▶ _EXERCISE REQUIREMENTS_: Show each line of the records that contains the word "idade", copying those lines in full.

▶ _INPUT DATA_:
↓↓↓

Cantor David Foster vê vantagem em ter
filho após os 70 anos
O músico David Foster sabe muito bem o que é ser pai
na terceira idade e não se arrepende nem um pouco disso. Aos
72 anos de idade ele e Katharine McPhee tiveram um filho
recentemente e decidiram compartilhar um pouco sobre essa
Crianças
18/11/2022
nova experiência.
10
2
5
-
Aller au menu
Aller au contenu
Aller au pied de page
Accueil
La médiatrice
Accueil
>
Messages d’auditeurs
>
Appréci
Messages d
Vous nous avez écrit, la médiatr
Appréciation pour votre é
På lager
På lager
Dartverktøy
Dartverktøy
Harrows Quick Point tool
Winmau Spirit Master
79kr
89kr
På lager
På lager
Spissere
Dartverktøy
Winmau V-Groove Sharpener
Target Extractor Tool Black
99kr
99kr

↑↑↑
↓↓↓

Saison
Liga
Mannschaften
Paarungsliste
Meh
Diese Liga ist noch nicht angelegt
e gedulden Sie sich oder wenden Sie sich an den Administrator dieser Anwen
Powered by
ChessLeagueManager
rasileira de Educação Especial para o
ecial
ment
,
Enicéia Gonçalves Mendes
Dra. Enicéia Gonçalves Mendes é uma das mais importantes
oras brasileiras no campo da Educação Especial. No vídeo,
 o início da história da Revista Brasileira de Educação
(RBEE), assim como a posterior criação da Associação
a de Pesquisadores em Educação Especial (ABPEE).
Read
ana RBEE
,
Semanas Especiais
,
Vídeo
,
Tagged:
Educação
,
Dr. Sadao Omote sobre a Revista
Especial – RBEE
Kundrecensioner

↑↑↑

▶ _RESULT OF THE EXERCISE_:
na terceira idade e não se arrepende nem um pouco disso. Aos
72 anos de idade ele e Katharine McPhee tiveram um filho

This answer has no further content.